During the climate summit in Dubai, the food systems takeover of the Nordic pavilion – and the official COP28 side-event on health, food and climate action - brought together some of the most influential voices on the urgent need for healthy and sustainable food systems.
“The food systems are not broken. It is responding exactly to the incentives it is given. And it is all the wrong incentives. Food is not priced properly, not for the environment, not for health and not for equity,” Lawrence Haddad Executive Director, Gain, said at the debate at the Nordic pavilion.
Urgent need to transform our food systems
The need to transform our food systems are clear. They need to become more sustainable, more competitive, and more equitable. Karen Ellemann, Secretary General, Nordic Council of Ministers stressed the importance of bridging between the climate, health and food communities in order to make it happen.
“We can never phase out food like we will with fossil fuels. Food is essential to life itself,” Karen said when describing the need for transforming our food systems to become more sustainable.
At the Food Systems Takeover of the Nordic Pavilion on 10 December, Stefanos Fotiou, Director, UN Food Systems Coordination Hub, reflected on the importance of the day and the increased focus that food systems received at this COP and where the Nordics took lead to be part of the change.
“This is the second most important day I’ve ever experienced at a COP. The first was in Paris, in COP21, the day that the Paris Agreement was approved. I think that this momentum that is kept here, it needs to continue for the next 2 to 3 years.”
Nordic countries are trail blazers
The Nordic collaboration have in different ways put food systems on the climate agenda since 2017 and with the newly launched Nordic Nutrition Recommendations 2023 (NNR2023) – a powerful link has been made between healthy people and a healthy planet.
“If food systems deliver healthy deliver healthy diets for all, we could save 8 million lives per year,” said Dr Tedros Adhanom Ghebreyesus, Director General of the World Health Organization WHO, at the official COP28 side-event on health, food and climate action, he continued:
“Nordic Countries have been trail blazers for many policy breakthroughs, including for linking climate and nutrition”.
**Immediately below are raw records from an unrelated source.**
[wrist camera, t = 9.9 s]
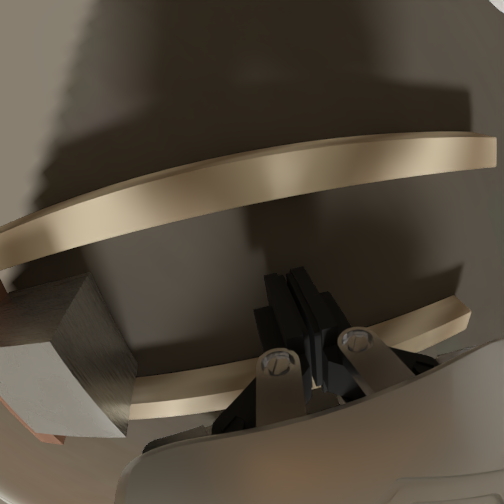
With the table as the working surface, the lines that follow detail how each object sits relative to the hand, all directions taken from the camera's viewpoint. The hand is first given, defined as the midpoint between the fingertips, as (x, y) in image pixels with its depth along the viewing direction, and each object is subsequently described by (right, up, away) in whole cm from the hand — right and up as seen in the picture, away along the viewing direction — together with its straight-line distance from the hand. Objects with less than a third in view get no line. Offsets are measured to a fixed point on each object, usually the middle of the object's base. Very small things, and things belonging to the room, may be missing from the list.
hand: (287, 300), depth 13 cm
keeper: (-11, -2, +1) cm, 12 cm away
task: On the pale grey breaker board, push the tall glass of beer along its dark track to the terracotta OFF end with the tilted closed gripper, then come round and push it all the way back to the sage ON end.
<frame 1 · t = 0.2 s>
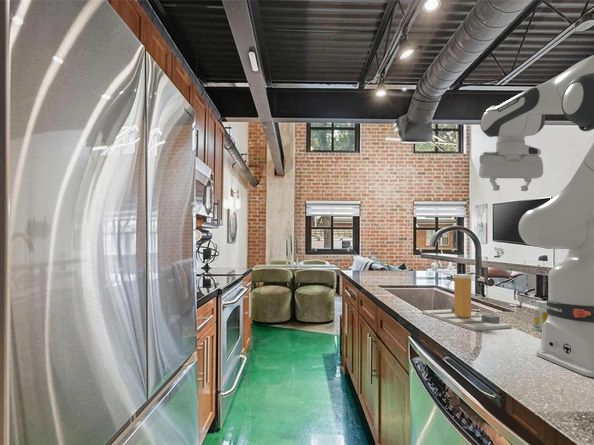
hand: (510, 190, 125), 48 cm above the counter, tool pointing down, fingers open, 8 cm apart
glass of beer: (462, 295, 134), point 9 cm above the counter, slide at 0.0 cm
supplement bottle: (543, 330, 120), on the counter
breaker panel: (462, 319, 134), on the counter
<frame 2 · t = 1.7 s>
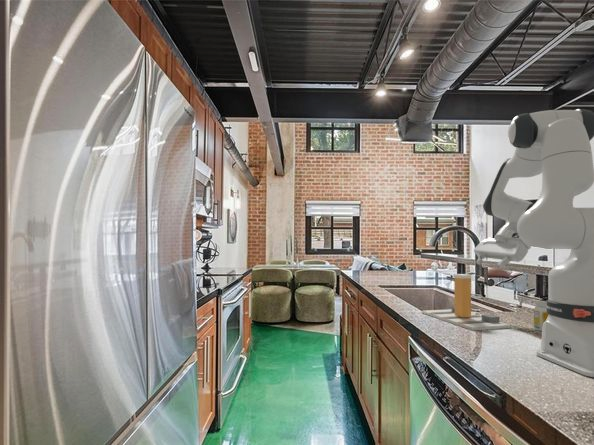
hand: (488, 265, 138), 20 cm above the counter, tool tilted 45°, fingers open, 8 cm apart
nothing on the counter moved.
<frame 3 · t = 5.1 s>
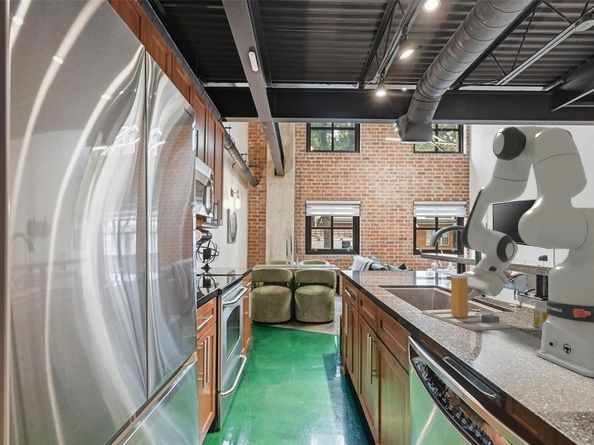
hand: (465, 299, 134), 8 cm above the counter, tool tilted 45°, fingers closed, pressing on glass of beer
glass of beer: (459, 295, 134), point 9 cm above the counter, slide at 1.5 cm, touching gripper
everything else where it was.
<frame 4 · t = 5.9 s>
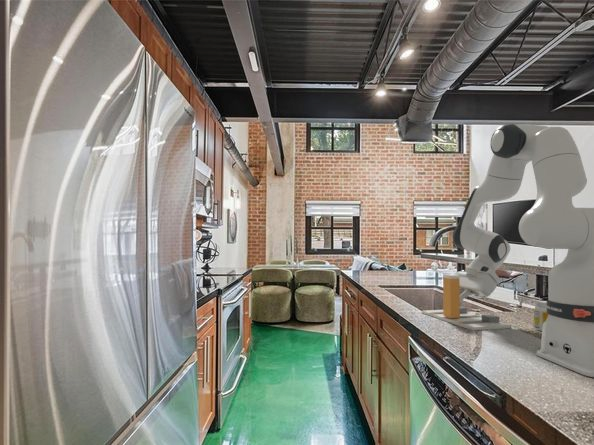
hand: (457, 299, 133), 8 cm above the counter, tool tilted 45°, fingers closed, pressing on glass of beer
glass of beer: (451, 295, 133), point 9 cm above the counter, slide at 5.1 cm, touching gripper
everything else where it was.
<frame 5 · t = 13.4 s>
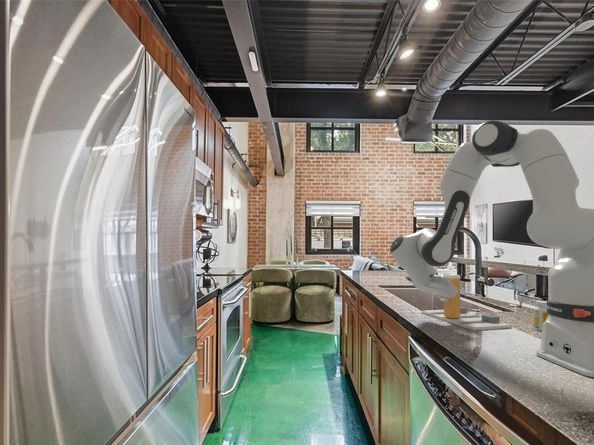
hand: (446, 299, 132), 8 cm above the counter, tool tilted 45°, fingers closed, pressing on glass of beer
glass of beer: (451, 295, 133), point 9 cm above the counter, slide at 4.8 cm, touching gripper
everything else where it was.
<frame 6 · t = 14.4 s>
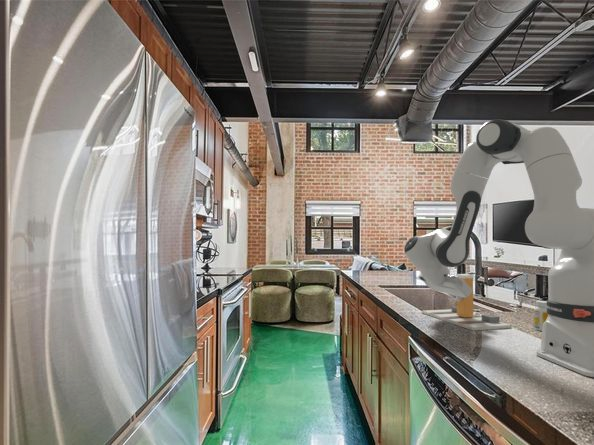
hand: (459, 299, 134), 8 cm above the counter, tool tilted 45°, fingers closed, pressing on glass of beer
glass of beer: (464, 295, 134), point 9 cm above the counter, slide at -1.0 cm, touching gripper
everything else where it was.
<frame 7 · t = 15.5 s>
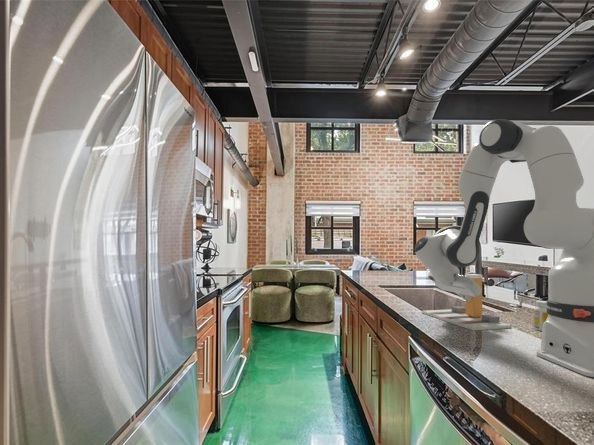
hand: (468, 298, 135), 8 cm above the counter, tool tilted 45°, fingers closed, pressing on glass of beer
glass of beer: (473, 294, 135), point 9 cm above the counter, slide at -5.1 cm, touching gripper
everything else where it was.
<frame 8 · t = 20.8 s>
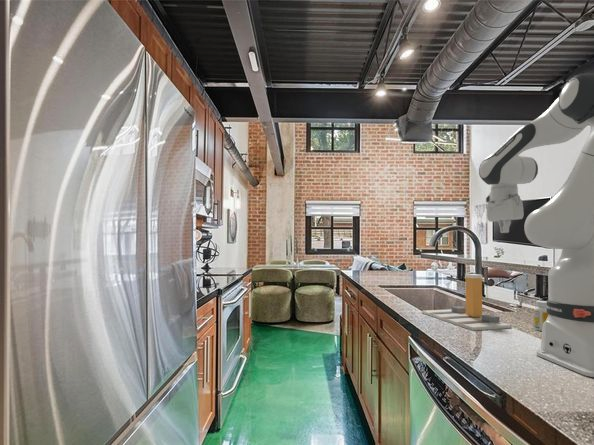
hand: (504, 232, 133), 33 cm above the counter, tool pointing down, fingers closed
glass of beer: (473, 294, 135), point 9 cm above the counter, slide at -5.0 cm
everything else where it was.
at the end: glass of beer slide at -5.0 cm; glass of beer touching nothing — task done.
The NNR2023 is open source publication and provides a framework that can be adapted to different contexts. The Nordic cooperation hope it can be of use for regions, countries, and organisations across the world.
From discussions to action
Food systems and health was seen and heard in levels never experienced before at a COP. The climate summit in Dubai hosted both the first formal health day, and food day. 143 countries adopted the COP28 UAE Declaration on climate and health, and 134 Countries adopted the COP28 UAE Declaration on Food and Agriculture. In addition, food systems were also for the first time mentioned in the final agreement. However, there is still a lot that needs to be done and the progress continues towards and at COP29 to follow-up the political commitments.
“We can’t talk about healthy and sustainable diets for all unless governments starts to subsidize what we actually want people to eat. And reflect their own recommendations through public procurement, fiscal policies and really start aligning the whole political toolbox”, said Gunhild Stordalen, Founder and Executive Chair of EAT, at the high-level debate Food Systems & Healthy Diets for Climate Action at the Nordic pavilion.